## Aim of the exercise
Please rewrite the lines from the one holding "I'd like to" through the one holding "dist [-0.004539, -0.004273]", inclusive, putting "intrinsics line" wherever "lens line" appears and leaving everything else unchanged.

## Material for this exercise
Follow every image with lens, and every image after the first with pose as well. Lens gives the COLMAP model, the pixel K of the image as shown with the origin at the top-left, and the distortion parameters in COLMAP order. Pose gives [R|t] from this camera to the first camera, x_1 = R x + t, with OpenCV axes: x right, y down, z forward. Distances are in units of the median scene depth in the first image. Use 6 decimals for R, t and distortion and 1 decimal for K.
==
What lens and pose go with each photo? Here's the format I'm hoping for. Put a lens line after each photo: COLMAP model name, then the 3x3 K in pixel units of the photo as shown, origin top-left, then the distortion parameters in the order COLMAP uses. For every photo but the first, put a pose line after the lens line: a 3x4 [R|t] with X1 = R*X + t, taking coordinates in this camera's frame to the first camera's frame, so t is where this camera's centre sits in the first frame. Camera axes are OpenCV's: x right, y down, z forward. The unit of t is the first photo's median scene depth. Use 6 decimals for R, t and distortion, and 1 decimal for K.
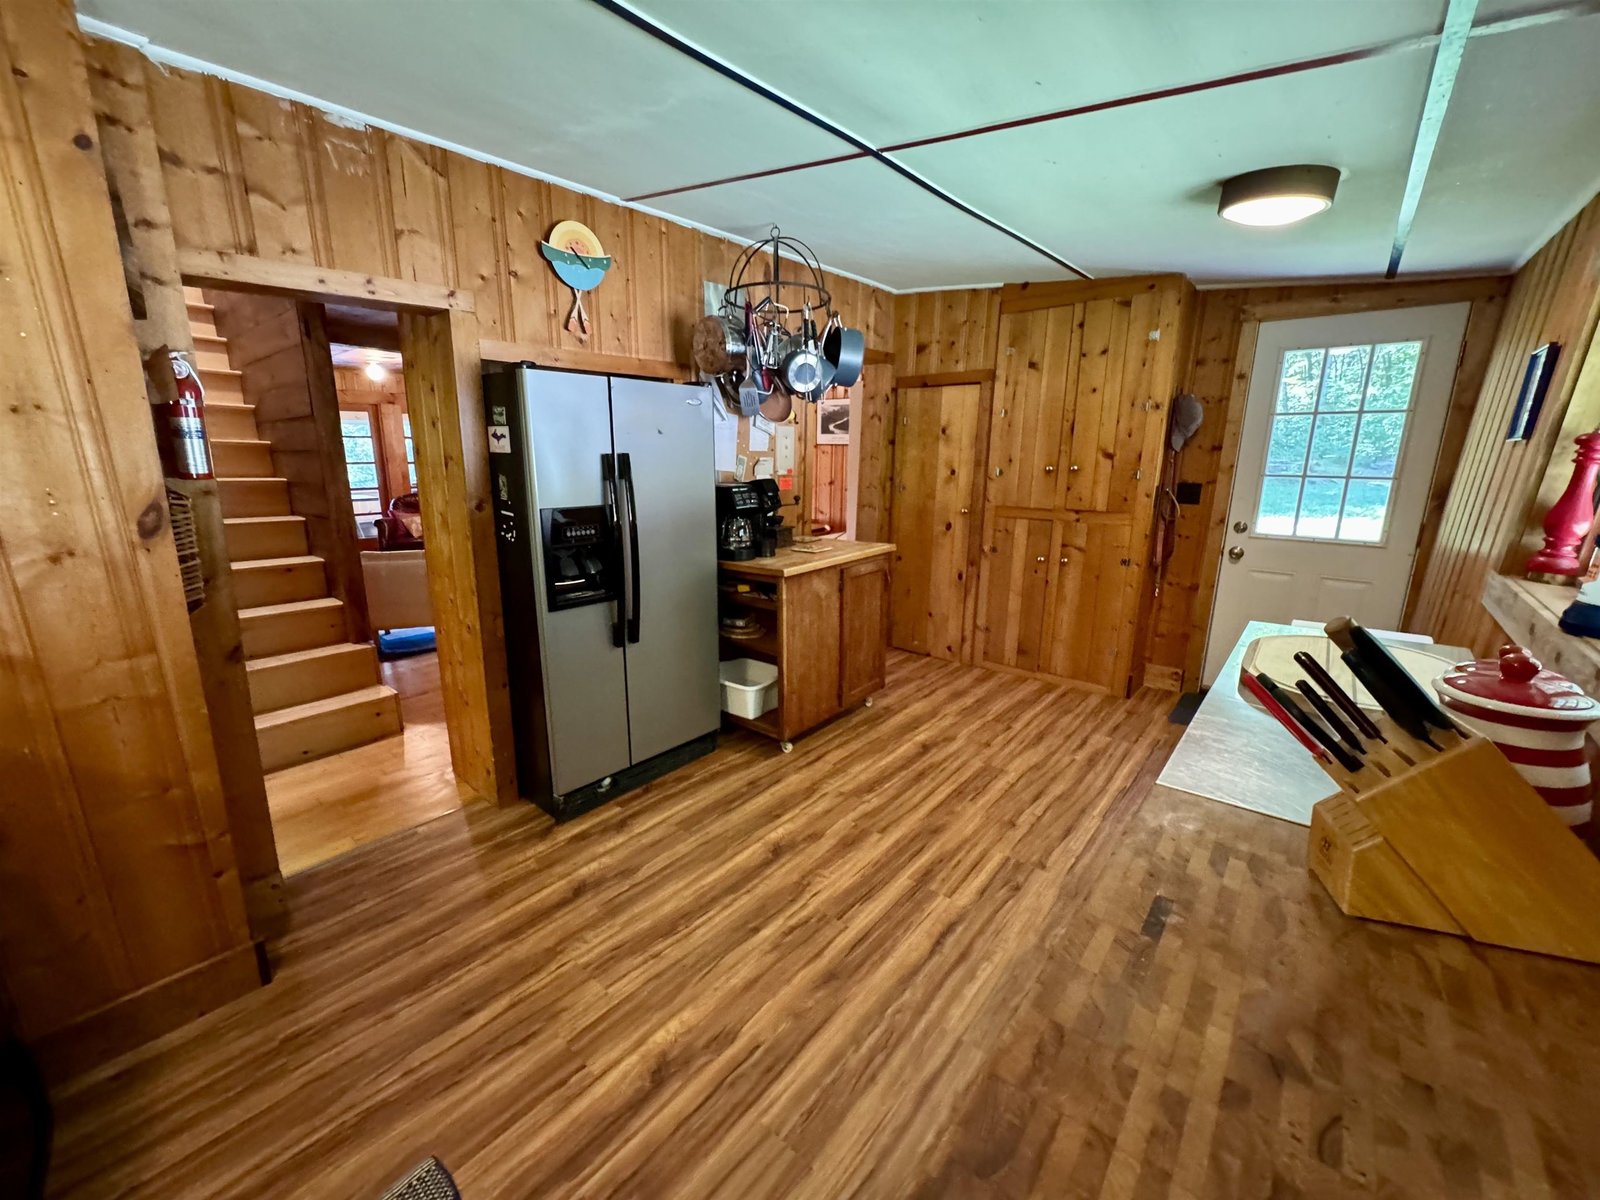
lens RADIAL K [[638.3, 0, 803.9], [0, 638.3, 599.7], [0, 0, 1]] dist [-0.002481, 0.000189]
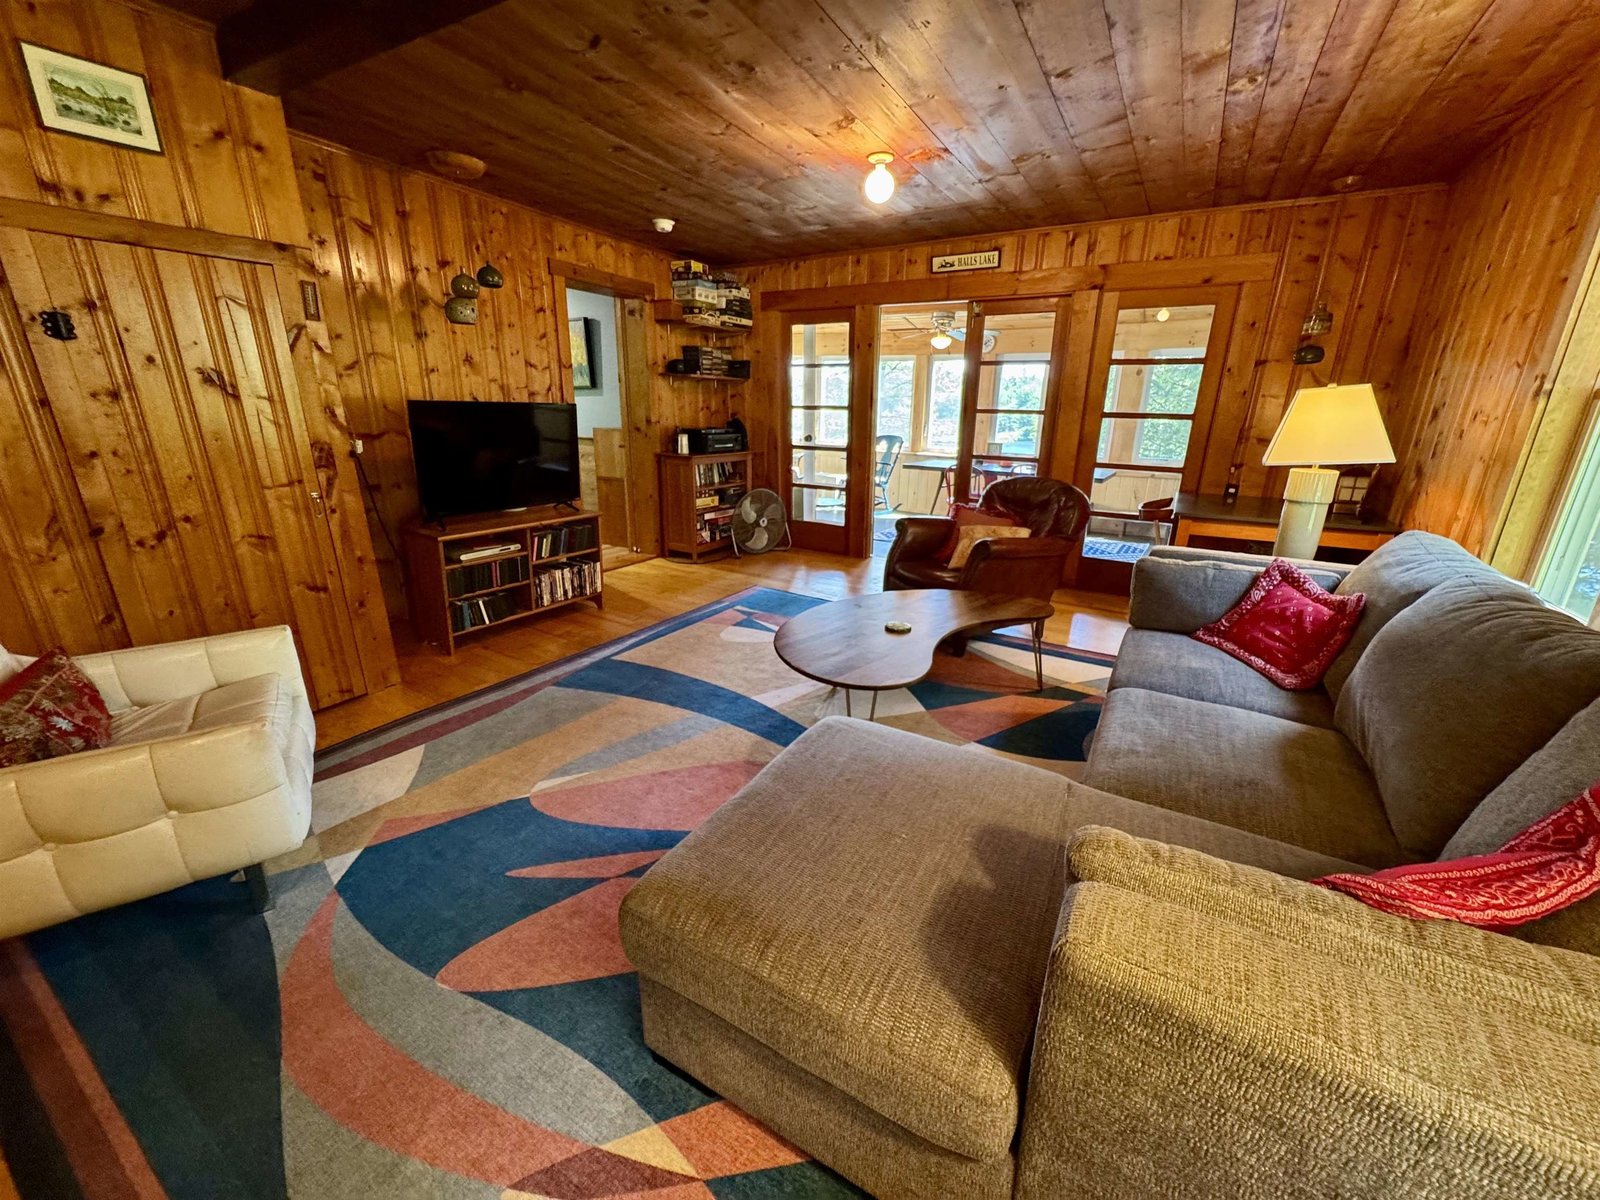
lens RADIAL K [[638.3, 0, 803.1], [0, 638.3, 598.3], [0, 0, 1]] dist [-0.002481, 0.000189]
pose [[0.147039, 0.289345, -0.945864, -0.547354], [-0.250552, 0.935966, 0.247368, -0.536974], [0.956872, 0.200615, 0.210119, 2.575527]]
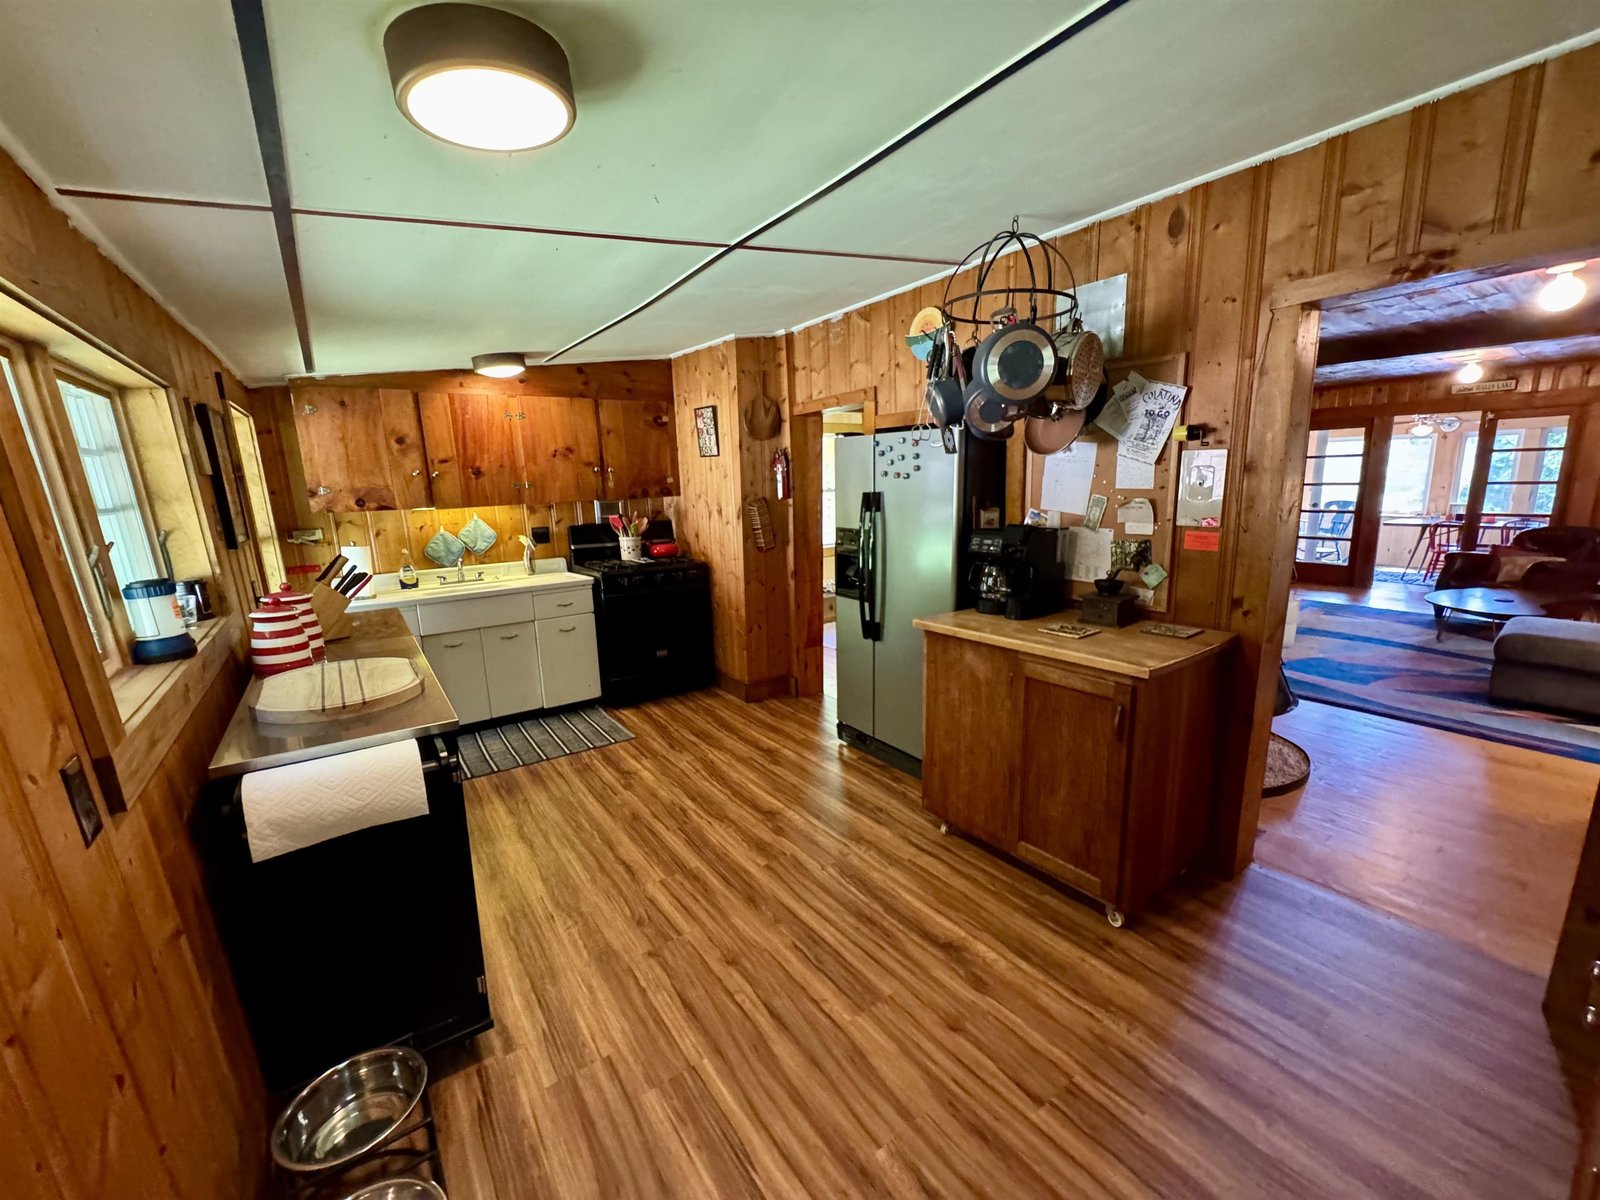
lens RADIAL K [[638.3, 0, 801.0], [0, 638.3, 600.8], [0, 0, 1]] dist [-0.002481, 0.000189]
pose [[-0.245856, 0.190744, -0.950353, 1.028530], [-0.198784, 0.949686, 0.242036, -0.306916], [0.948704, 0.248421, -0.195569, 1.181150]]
==
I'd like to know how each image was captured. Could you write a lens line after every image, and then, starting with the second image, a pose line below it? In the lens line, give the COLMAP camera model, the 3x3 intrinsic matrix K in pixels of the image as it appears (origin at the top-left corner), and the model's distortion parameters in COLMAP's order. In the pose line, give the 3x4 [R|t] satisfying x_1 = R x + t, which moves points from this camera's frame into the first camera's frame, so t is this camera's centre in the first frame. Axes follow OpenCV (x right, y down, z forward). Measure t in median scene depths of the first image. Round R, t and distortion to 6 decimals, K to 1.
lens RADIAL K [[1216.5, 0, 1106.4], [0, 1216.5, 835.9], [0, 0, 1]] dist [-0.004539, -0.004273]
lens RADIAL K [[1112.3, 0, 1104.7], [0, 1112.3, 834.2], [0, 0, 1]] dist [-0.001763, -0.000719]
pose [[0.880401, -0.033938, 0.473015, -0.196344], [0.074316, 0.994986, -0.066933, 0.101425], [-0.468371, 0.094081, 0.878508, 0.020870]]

## Final answer
I'd like to know how each image was captured. Could you write a intrinsics line after every image, and then, starting with the second image, a pose line below it? In the intrinsics line, give the COLMAP camera model, the 3x3 intrinsic matrix K in pixels of the image as it appears (origin at the top-left corner), and the model's distortion parameters in COLMAP's order. In the pose line, give the 3x4 [R|t] satisfying x_1 = R x + t, which moves points from this camera's frame into the first camera's frame, so t is this camera's centre in the first frame. Axes follow OpenCV (x right, y down, z forward). Measure t in median scene depths of the first image. Round R, t and distortion to 6 decimals, K to 1.
lens RADIAL K [[1216.5, 0, 1106.4], [0, 1216.5, 835.9], [0, 0, 1]] dist [-0.004539, -0.004273]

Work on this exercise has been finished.